**TEXT FOR ANALYSIS:**
Exhibit 10.2
SHAREHOLDER AGREEMENT
November 14, 2002
Forest Merger Corporation
0000 Xxxxxxxxxx Xxxxxx Xxxxx
Xxxxxxxxx, Xxxxxxxx 00000
Re: Shareholder Agreement
Ladies and Gentlemen:
The undersigned understands that Friedman, Billings, Xxxxxx Group, Inc., a
Virginia corporation ("FBR Group"), FBR Asset Investment Corporation, a Virginia
corporation ("FBR Asset"), and Forest Merger Corporation, a Virginia corporation
("Newco"), have entered into an Agreement and Plan of Merger dated of even date
herewith (the "Merger Agreement"), pursuant to which (i) FBR Asset will merge
with and into Newco, and (ii) FBR Group will merge with and into Newco, all as
more particularly set forth in the Merger Agreement (together, the "Mergers").
All capitalized terms used but not defined herein shall have the meanings set
forth in the Merger Agreement.
As an inducement to FBR Asset's entering into the Merger Agreement and for
other good and valuable consideration, the receipt and sufficiency of which are
hereby acknowledged, the undersigned hereby agrees as follows:
1. Definitions. As used in this Agreement, the following capitalized terms
shall have the following meanings:
"AFFILIATE" means, with respect to any person, any other person which,
directly or indirectly, controls, is controlled by or is under common
control with such person. The term "control" has the meaning ascribed to
such term in Rule 405 of the Securities Act.
"BENEFICIAL OWNER" shall mean any person deemed to be a "beneficial owner"
of a security as defined in Rule 13d-3 under the Securities Exchange Act of
1934, as amended. The term "BENEFICIALLY OWN" has a correlative meaning.
"IMMEDIATE FAMILY" shall mean, for any person, such person's (natural,
adoptive, or by re-marriage) spouse, parents, descendants, nephews, nieces,
brothers, sisters and their respective spouses.
"SPECIFIED TRANSFEREE" shall mean--
(i) any member of the holder's Immediate Family, (ii) any trust established
solely for the benefit of the holder and/or one or more members of the
holder's Immediate Family, (iii) any entity controlled by the holder and/or
members of the holder's Immediate Family, (iv) any charitable foundations
established and maintained by or on behalf of the holder or a member of the
holder's Immediate Family, or (v) any lender to which any of the holder's Newco
Class A Common Shares or Newco Class B Common Shares (together, the
"Newco Securities") are pledged in accordance with Section 4.
"SECURITIES ACT" shall mean the Securities Act of 1933, as amended.
"TRANSITION PERIOD" shall mean the one-year period ending on the first
anniversary of the Effective Time.
2. Transition Period.
(a) Except for Transfers (as defined below) made to Specified Transferees,
if, during the Transition Period, the undersigned offers, sells, contracts to
sell, sells any option or contract to purchase, purchases any option or contract
to sell, grants any option, right or warrant to purchase, pledge, or otherwise
transfers or disposes of, directly or indirectly (including the Transfer (as
defined herein) of all or a portion of the economic consequences or voting
rights associated with the ownership of such Newco Securities) (any such
transaction a "Transfer"), more than 460,000 Newco Securities during any
three-month period, then such Transfer shall constitute a "Conversion Event" in
relation to all Newco Class B Common Shares then Beneficially Owned by the
undersigned for purposes of Section 5.6(b) of the Newco Articles of
Incorporation, and all Newco Class B Common Shares then owned by the undersigned
shall be converted to Newco Class A Common Shares; provided, however, that such
Conversion Event shall not occur if the undersigned inadvertently disposes of
more than 460,000 Newco Securities (but not more than 500,000 Newco Securities)

**TO DO:** Write out the part of the shareholder agreement starting at "of a security" and ending at "their respective spouses.", word for word. The material that follows has nothing to do with this.

Dataset items:
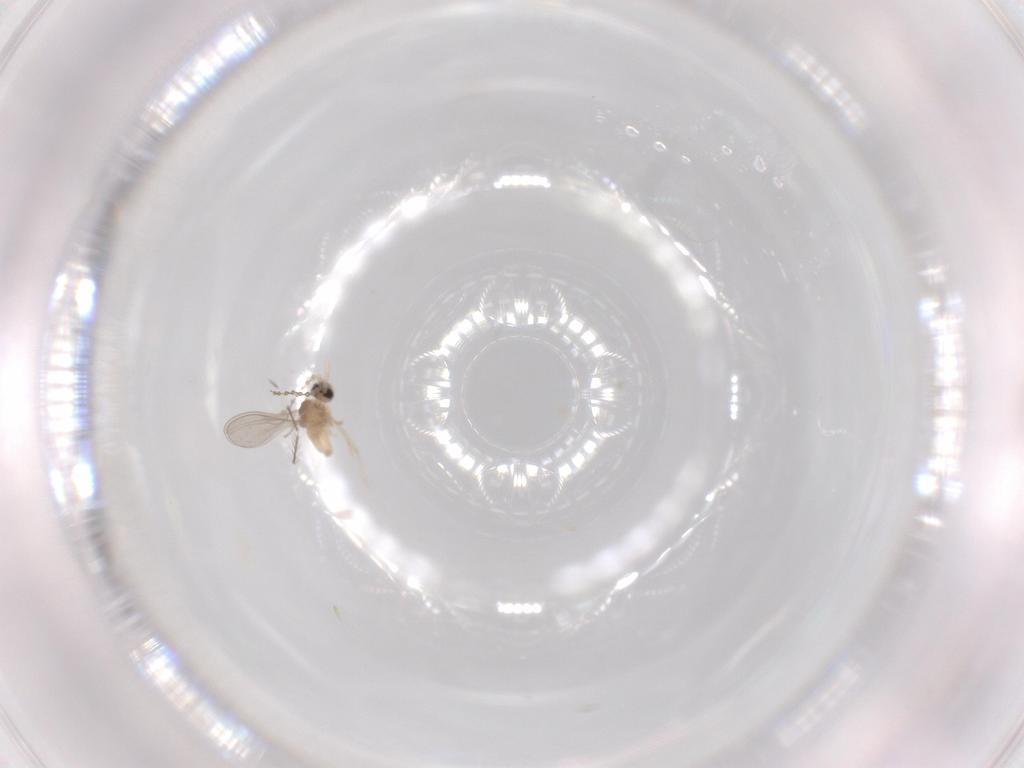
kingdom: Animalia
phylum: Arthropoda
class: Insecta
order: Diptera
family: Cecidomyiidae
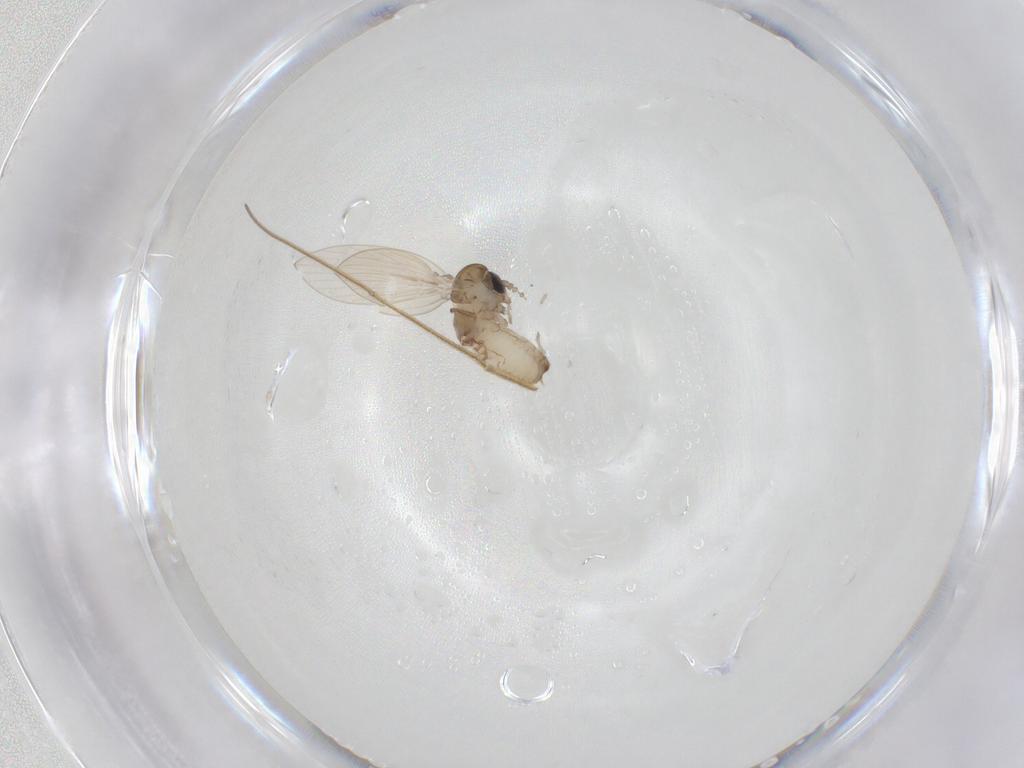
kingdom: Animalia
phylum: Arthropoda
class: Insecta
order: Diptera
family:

**WRITTEN SOLUTION:**
of a security as defined in Rule 13d-3 under the Securities Exchange Act of
1934, as amended. The term "BENEFICIALLY OWN" has a correlative meaning.
"IMMEDIATE FAMILY" shall mean, for any person, such person's (natural,
adoptive, or by re-marriage) spouse, parents, descendants, nephews, nieces,
brothers, sisters and their respective spouses.